I am 100% with you on this.  My issue has been the same.  If I login and use TFA then it kicks the terminal off and they can't login without me sending them a code.  I'm already sick of having numerous accounts for numerous locations and businesses.  I shouldn't need to have so many work arounds for this stuff.  Just let me not use TFA.  It should be that simple.

I found this old thread and I don't think it answered the question I have. HELP!! It keeps asking our staff (who know the password) to SET UP 2 Factor Authentication and they keep doing it using their personal cell phones so when I try to get on it sends a code to them. I keep re-setting it and disabling it BUT how do I stop them from asking everyone who logs in? I don't want any number other than mine ever used. Thank you 

@westriv ;

I setup 2FA on my account. Now when I logged in on my Store computers it sent the code to my Cell, I entered the code and then I believe there was a Popup to see if I wanted to Remember this device.  I clicked Yes, and now the devices my staff uses or when I use it, I do not get the code sent to my cell, But I broke out an old computer and was sent the code to my phone.  I do not know if this is a new step or not, just stating that everytime I log in I do not get a Code even though I have it setup on my account.  Since my account is setup like this I am not able to see how I did this.

We just keep ignoring it because we do the most of our work on our laptop and frankly I have no idea how and what permissions everyone needs.

Hi @westriv - Thanks for following up on this thread.

If you haven't already, I suggest looking over the reply from one of our Product Managers, @MimiW, which has been marked as the Best Answer to this question ✅

I hope this is helpful but please do let me know if you have any additional questions.

Thanks. We don't want team members to have accounts. We just want when they sign in it won't let them set up TFA and lock us out unless they get a code on their cell phone. How hard would that be Square to do. Have a NEVER allow TFA unless it is the number on file with the account or just NEVER allow. Thanks

@westrivI would recommend looking into device codes. This will make it so only you need the TFA if you're logging into an account, not your team.

In case of an accidental logout, you can have that specific device's code stored securely in your store. Your team just hits the "Use Device Code" link on the login screen instead of inputting your or their email and password.

In all truth, though, I'm curious as to why this is a thing: I leave my devices on and logged into my account 24/7. Even when I power cycle my systems it still leaves me logged in. And, on the off occasion Square does log me out--usually after a pretty significant update from what I can tell--as long as I've checked the "Remember for 90 days" box and it's been within that time frame, I'm not asked for the TFA check. I'd be interested to know what your procedures are that causes you to have to enter a TFA each time someone logs into your device? (Not snark, serious curiosity!)

Hey @Frustrated831 —

I hear ya about employees. I have a new dent on my office desk in the shape of my forehead from my current team. 

If you’re just talking about the POS app and not the dashboard, your solution would be Device Codes. Each employee gets a code they are responsible for, and when they log out for whatever stupid reason they fabricate this time, you just tell them to use their device code to log in again. If they don’t have their device code then, well, way to show up for a job unprepared! The only time TFA would need to be used is when you’re trying to log in to the dashboard on a browser. And even then if you allow cookies for your browser you’ll only have to use TFA once a quarter. 

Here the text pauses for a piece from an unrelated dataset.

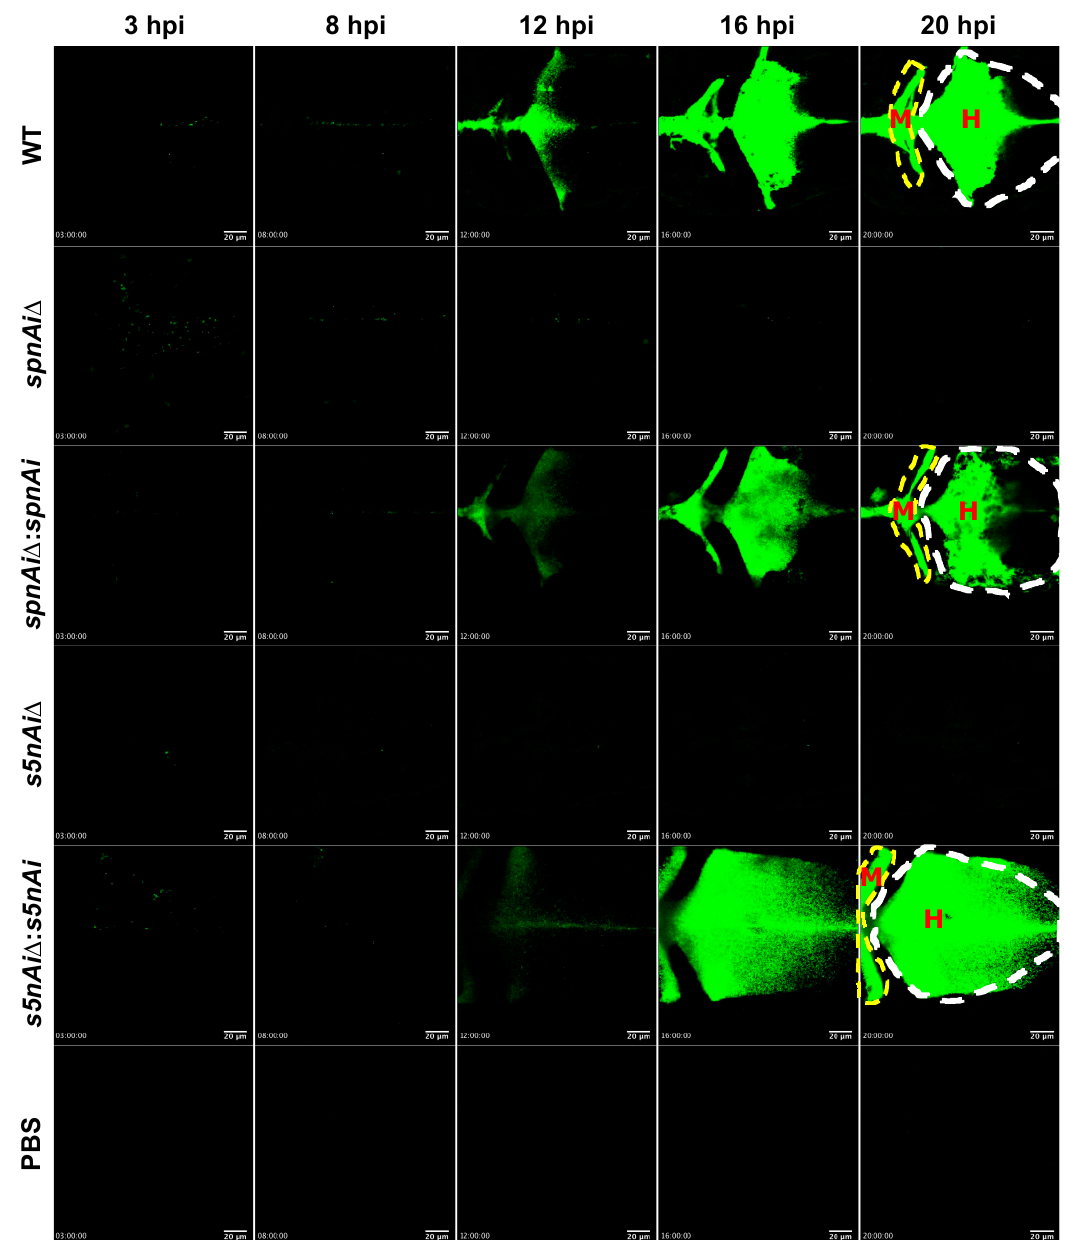
Figure 6. Time-lapse confocal imaging of 2 dpf zebrafish larvae infected with green fluorescent-labeled S. iniae or mutant strains. Confocal microscopy was used to observe the proliferation and dissemination of green fluorescent-labeled S. iniae at the infection site. Larvae (wild-type AB line) were injected with 50 colony-forming units (CFU) of gfpmut2-labelled WT, ∆ spnAi , ∆ spnAi : spnAi , ∆ s5nAi , ∆ s5nAi : s5nAi and sterile PBS at the hindbrain ventricle. Images of the hindbrain ventricle in dorsal view were taken from 3 to 21 hpi using a confocal microscope with a 20 × objective lens. Five frames at 3, 8, 12, 16 and 20 hpi were extracted from the individual movies. H, hindbrain ventricle; M, midbrain ventricle. Scale bar, 20 µ m. In the supplemental materials, see Movies S1. Results are representative of 2 independent experiments.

TFA is actually a really important security setting for the higher-end financial and reporting data you get on the dashboard, and device codes reduces that pain on the per device level. Using device codes on a per-device level stops having to give out your password each and every time too. 

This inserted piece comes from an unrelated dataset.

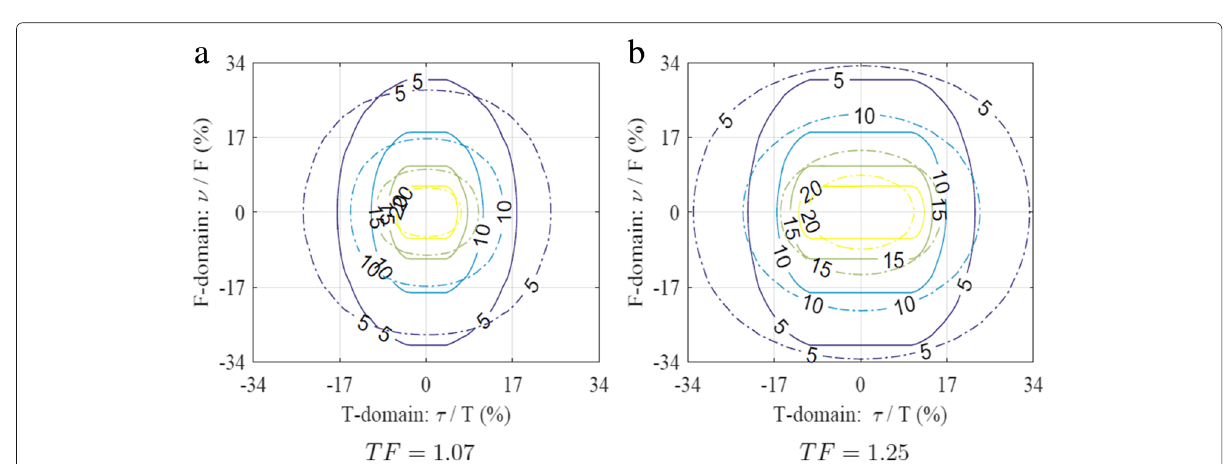
Fig. 8 a , b SIR contour for orthogonal pulse design ( dashed ) and CP-OFDM ( solid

This still does not solve the problem. We use device codes. We do not have employees. We are a volunteer run non-profit. Eventually, somebody will not have one of these device codes, use the account credentials, and accidentally enable 2FA, thus locking out the rest of the organization.

As long as Square keeps nagging everyone to enable 2FA, we run the risk of suddenly and unexpectedly being locked out of the account.

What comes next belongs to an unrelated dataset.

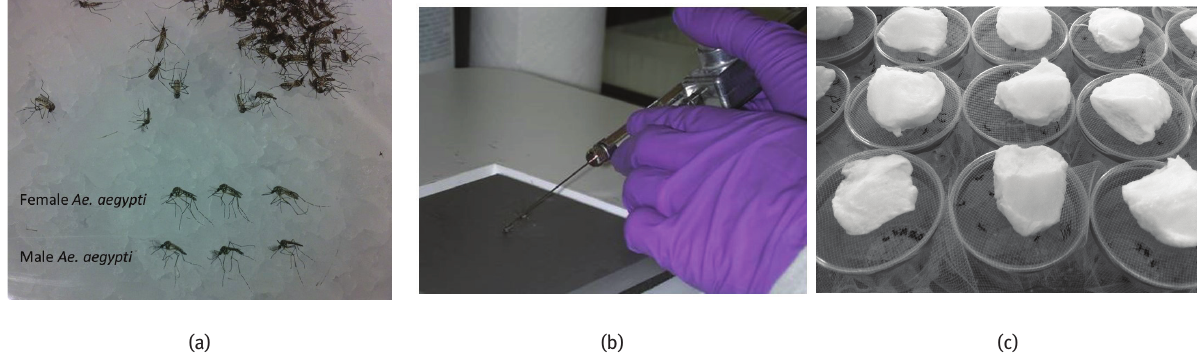
Figure 3: Adult bioassay against female Ae. aegypti , a) selecting female mosquitoes; b) compounds were topically applied to individual mosquitoes; c) After treatments, mosquitoes were kept in plastic cups with 10% sucrose solution for 24 h before mortality was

I don't care of 2FA is "a really important security setting blah blah blah". I personally have 2FA on all my accounts. It's a great technology, but is just doesn't work for our organization this way. Its presence is costing us money, plain and simple.

Give us the option, put it behind a big red flashing warning banner, whatever they need to do to make sure we understand the risk. But provide the option to disable it.

So the problem with device codes is that they are a temporary band aid for us. I could and probably will have the employees who regularly take payments set up a device code but thats just a bandaid because when someone else who isn't a payment taker steps in to cover (which is a regular occurrence) they will use our log-in credentials to log in on their device and turn on 2FA locking us out again. Apparently when 2FA was enabled last Sunday, it was kicking out everyone who was logged in.  I just happened to check my email at the same time our event was starting and saw the email saying 2FA was enabled and quickly turned it off but my coworkers who have no common sense managed to enable it another 3 times!